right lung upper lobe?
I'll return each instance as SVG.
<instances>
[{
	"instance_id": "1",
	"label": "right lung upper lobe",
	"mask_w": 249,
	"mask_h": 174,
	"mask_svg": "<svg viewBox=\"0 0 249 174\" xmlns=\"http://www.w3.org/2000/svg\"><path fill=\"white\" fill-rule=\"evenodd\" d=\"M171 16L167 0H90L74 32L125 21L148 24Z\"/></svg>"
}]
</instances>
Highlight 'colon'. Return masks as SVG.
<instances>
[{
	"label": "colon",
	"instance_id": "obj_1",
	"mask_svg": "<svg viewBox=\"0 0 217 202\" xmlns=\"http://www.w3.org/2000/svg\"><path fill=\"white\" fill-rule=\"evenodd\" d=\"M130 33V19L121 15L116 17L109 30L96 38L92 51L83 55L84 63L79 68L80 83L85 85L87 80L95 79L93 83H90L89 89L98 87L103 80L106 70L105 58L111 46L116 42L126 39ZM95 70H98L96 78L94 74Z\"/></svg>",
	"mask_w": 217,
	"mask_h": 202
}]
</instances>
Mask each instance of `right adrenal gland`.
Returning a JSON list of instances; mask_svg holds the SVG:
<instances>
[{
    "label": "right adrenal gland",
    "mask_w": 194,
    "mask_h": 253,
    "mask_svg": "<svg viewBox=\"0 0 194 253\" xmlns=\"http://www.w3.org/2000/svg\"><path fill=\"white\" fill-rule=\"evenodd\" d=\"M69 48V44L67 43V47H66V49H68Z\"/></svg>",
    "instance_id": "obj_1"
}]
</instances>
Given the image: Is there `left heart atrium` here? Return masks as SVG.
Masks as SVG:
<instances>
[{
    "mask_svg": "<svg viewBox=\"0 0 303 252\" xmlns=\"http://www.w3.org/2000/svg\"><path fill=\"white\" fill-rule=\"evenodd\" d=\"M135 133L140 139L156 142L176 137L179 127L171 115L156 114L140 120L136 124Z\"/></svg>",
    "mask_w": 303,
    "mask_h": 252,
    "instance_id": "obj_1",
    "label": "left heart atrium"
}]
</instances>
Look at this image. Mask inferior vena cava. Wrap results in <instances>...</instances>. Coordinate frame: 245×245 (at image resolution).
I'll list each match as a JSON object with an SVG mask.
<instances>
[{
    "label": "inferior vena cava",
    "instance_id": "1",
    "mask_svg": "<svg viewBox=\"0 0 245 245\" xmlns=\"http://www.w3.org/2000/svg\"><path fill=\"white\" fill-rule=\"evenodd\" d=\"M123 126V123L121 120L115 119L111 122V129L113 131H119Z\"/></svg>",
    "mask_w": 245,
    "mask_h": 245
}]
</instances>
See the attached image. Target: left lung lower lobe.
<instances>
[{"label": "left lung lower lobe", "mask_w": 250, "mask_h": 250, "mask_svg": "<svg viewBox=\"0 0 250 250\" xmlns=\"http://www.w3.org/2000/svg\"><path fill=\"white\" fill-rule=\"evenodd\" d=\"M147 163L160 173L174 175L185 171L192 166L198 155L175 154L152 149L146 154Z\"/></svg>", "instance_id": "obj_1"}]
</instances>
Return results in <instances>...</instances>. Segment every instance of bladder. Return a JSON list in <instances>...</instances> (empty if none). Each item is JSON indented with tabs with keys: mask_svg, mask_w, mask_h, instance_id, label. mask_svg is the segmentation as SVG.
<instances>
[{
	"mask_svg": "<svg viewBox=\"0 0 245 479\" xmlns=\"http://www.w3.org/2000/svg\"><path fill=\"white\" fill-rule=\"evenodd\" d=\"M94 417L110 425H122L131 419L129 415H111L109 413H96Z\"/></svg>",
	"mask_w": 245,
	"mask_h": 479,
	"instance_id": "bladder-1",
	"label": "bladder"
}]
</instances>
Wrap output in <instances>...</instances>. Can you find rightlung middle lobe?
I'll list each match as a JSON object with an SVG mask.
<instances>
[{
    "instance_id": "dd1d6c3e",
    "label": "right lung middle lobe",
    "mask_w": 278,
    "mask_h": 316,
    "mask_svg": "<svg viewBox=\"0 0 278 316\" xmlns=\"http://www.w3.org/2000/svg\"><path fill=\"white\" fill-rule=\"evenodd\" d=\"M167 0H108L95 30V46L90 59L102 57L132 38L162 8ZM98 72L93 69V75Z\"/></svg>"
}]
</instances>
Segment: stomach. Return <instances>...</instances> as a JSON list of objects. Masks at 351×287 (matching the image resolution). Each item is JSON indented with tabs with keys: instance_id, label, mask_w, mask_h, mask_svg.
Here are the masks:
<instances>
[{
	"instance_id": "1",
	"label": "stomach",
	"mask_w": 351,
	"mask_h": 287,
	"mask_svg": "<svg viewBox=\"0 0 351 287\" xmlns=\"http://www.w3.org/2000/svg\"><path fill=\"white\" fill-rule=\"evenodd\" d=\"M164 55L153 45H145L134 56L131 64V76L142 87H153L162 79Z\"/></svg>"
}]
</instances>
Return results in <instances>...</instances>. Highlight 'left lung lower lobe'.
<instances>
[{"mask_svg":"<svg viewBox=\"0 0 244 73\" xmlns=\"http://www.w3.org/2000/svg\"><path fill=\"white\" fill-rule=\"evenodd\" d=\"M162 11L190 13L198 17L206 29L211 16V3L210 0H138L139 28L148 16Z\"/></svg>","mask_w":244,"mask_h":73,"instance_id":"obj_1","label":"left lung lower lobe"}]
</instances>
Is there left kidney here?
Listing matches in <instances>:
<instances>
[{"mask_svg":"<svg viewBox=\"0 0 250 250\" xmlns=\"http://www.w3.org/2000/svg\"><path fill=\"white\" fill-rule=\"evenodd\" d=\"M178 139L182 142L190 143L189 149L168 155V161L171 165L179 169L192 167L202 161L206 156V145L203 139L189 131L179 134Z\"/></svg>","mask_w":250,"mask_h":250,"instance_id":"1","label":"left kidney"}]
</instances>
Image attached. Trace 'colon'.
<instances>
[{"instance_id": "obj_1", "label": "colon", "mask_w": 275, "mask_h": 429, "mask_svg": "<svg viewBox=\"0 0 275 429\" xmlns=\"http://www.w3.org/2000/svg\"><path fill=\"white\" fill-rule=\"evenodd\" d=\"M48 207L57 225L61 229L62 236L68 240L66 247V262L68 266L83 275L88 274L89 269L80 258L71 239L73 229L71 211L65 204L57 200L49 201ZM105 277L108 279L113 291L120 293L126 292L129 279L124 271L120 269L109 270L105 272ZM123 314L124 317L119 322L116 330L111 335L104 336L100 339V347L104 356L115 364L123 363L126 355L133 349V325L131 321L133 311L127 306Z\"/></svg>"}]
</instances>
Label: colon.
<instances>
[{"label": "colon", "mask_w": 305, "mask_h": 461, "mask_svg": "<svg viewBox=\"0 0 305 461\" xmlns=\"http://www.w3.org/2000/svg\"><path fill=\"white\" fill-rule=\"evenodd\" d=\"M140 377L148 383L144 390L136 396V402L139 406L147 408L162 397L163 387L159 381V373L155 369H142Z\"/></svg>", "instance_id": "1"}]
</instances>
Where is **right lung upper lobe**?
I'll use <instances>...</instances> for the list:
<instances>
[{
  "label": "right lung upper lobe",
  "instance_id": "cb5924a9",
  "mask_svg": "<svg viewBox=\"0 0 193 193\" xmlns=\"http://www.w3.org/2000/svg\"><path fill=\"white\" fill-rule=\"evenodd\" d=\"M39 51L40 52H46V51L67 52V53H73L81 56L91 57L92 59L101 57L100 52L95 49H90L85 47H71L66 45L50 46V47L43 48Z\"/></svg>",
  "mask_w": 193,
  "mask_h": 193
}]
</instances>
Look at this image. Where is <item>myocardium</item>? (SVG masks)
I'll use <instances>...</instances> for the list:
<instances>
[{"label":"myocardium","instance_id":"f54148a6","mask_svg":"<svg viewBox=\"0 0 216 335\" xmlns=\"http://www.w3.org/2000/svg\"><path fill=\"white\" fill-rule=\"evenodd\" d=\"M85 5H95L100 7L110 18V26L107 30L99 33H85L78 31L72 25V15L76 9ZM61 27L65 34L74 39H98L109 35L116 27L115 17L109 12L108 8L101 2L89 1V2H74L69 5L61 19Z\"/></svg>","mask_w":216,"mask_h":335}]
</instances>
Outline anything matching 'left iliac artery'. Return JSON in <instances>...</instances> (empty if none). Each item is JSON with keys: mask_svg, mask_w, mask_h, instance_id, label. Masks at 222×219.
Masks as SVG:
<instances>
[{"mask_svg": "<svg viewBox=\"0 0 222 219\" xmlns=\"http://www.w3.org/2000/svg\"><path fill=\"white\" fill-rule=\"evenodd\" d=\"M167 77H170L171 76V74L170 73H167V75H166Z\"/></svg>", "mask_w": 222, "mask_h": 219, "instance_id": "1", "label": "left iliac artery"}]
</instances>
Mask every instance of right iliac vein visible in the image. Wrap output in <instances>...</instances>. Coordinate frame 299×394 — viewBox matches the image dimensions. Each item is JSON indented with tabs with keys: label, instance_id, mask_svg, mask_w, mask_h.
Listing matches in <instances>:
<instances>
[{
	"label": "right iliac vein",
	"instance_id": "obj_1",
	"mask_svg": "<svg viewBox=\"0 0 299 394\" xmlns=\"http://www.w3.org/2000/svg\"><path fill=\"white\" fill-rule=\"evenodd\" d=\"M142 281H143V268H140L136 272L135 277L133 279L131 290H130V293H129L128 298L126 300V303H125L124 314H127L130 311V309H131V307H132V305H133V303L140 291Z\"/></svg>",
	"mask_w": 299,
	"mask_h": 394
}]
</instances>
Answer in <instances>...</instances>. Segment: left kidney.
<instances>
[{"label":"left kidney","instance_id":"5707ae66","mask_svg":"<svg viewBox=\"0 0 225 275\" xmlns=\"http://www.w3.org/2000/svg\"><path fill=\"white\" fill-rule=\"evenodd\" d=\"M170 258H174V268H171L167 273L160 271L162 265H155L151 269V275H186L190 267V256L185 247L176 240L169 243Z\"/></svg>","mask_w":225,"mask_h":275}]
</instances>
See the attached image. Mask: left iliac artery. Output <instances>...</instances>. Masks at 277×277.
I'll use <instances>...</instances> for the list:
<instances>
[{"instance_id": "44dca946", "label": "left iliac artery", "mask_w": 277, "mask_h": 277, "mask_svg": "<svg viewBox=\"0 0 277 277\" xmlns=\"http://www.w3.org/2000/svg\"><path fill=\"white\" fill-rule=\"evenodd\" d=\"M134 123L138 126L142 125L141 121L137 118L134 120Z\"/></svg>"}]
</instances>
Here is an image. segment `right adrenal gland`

========

### The request
Copy out each line of the rows above that contains the word "inferior", treating case as significant.

### Correct output
Look at this image. Mask inferior vena cava. Wrap results in <instances>...</instances>. Coordinate frame: 245×245 (at image resolution).
    "label": "inferior vena cava",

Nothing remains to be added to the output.